Asian viewers lived though a rapid economic transformation. Talent, like water, is flowing through all the cracks and breaking down stereotypes. Viewers are themselves so comfortable in front of their own stories. The channels here really want to do more of that, too.

This is not great news for the endless ready-made content available from the West. US drama will always have a place, but it has lost ground in recent years. US superhero series are great, but Asian drama has proven it doesn’t have to be all action and violence. We now see fantastic Asian local prime-time shows about families, growing up, romance, friendship – I call it ‘the good stuff in life’. For example, a K-drama doesn’t take the idea of love and max it out all at once, with main characters becoming intimate by episode two. It gradually blossoms over the course of the show, proving that the little things are what matter. It’s the underlying emotional tension of Pride & Prejudice all over again with eastern nuance. And it works. In Asia these series last up to 20 episodes, so the infatuated viewer gets a lot more bang for their-throbbing buck!

In lifestyle content, DIY and remake shows generally don’t do well in Asia. Series can only get a real fan base if the presenter is light, fun and not too hands-on with the saws and hammers. The general attitude in Asia is to leave it to the professionals.

Travelogues do well, but Asians travel now more than ever and have a seasoned eye when it comes to the joys of globetrotting. They don’t want presenters who are bystanders, they want to see them live it, show emotion and maybe make mistakes in their quest to be real.

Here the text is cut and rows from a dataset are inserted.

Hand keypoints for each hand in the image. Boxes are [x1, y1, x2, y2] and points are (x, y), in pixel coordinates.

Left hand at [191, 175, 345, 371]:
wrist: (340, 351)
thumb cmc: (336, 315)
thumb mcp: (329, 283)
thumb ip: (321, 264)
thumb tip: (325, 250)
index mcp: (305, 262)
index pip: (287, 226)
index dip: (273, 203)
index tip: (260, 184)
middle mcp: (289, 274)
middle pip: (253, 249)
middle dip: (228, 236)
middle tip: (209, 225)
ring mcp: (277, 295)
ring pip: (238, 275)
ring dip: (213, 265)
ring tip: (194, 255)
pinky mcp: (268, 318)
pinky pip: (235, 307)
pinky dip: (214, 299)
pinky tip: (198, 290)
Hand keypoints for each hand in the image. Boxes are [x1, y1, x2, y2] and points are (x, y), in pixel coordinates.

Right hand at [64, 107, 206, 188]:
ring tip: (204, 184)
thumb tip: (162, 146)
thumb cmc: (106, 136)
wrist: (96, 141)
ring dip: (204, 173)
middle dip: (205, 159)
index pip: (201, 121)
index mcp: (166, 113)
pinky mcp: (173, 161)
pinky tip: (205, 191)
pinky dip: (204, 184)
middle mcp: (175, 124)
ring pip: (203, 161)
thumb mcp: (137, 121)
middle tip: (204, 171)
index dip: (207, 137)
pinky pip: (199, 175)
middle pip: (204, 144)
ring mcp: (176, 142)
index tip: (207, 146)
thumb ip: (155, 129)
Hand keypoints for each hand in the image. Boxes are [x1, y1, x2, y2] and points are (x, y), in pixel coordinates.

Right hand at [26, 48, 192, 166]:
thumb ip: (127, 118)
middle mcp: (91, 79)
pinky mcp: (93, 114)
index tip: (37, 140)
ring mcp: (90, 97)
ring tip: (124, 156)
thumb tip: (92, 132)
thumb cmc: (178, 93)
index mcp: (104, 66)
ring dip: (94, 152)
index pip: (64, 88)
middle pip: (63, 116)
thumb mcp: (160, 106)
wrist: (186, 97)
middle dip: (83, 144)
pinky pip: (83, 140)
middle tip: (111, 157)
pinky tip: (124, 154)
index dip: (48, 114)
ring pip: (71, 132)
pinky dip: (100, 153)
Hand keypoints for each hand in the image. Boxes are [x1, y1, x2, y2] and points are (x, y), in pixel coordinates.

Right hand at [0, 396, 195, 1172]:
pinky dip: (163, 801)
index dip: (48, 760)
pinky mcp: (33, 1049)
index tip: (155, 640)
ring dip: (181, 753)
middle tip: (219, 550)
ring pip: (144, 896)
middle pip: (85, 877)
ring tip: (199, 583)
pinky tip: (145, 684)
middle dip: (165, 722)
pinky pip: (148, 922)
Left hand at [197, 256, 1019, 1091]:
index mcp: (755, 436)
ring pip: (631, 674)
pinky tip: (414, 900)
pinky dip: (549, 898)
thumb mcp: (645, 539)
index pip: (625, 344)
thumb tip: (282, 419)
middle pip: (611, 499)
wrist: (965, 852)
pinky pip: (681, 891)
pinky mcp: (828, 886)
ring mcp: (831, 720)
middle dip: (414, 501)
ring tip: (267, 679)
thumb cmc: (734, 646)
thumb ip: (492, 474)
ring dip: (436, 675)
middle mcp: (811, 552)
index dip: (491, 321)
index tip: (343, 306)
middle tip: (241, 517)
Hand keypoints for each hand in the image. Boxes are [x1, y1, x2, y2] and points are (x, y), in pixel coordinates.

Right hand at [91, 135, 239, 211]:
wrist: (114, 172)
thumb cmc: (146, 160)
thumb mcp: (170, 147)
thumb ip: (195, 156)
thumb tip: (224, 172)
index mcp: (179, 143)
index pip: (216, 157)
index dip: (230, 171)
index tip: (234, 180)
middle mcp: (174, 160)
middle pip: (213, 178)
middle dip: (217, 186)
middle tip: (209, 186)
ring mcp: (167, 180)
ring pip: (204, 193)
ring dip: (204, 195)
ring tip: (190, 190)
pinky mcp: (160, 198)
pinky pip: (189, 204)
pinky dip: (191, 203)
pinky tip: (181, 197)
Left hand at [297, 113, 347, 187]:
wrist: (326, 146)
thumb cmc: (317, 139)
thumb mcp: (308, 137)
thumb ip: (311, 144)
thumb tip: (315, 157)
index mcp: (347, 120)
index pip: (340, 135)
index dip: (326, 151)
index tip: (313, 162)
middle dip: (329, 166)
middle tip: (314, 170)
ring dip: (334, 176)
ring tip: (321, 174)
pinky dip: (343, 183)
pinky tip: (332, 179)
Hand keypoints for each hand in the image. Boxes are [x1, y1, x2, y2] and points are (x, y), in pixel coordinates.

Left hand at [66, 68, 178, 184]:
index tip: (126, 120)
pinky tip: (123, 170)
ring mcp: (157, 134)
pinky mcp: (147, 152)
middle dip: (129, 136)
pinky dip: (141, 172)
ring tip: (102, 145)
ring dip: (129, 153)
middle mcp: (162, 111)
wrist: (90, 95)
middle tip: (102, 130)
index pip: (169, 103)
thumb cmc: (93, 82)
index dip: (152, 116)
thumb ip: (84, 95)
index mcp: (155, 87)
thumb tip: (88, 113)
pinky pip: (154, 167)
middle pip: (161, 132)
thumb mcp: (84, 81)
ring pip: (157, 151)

In the short, the Asian authenticity gauge has jumped to new levels of expectation. To respond to this, our company is focusing on formats that allow viewers to tell their own stories, to watch it as a transformative experience and celebrate the good stuff in life.

Our show The Fashion hero, created by Beauty World Search, allow people in Asia to present themselves as the brand they have created online with their friends and followers. We all do this with our social media, whether we realize it or not. This competition reality series, driven by significant online involvement, asks participants to celebrate themselves as they want to. Ow liberating. This show allows us to break down fashion industry norms of beauty and still be micro-celebrity.

Reality gaming competition Gamerz, created by Gamingzone, is another format poised for localization in Asia. Viewers are offered immediate online participation and the chance to get into the actual show at anytime during broadcast. With the launch of gaming channels in the region, it’s clear a loyal gamer following exists, and even better, the show offers a way to make gaming a job, with serious salaries if you’re a winner.

Asia is the undeniably becoming more self-indulgent in regard to its own content. Tastes are expanding and creating clearer local stories that simply make better cultural sense – the ‘unami’, or the fifth taste after salt, sweet, sour and bitter. And new tastes mean exciting new experiences.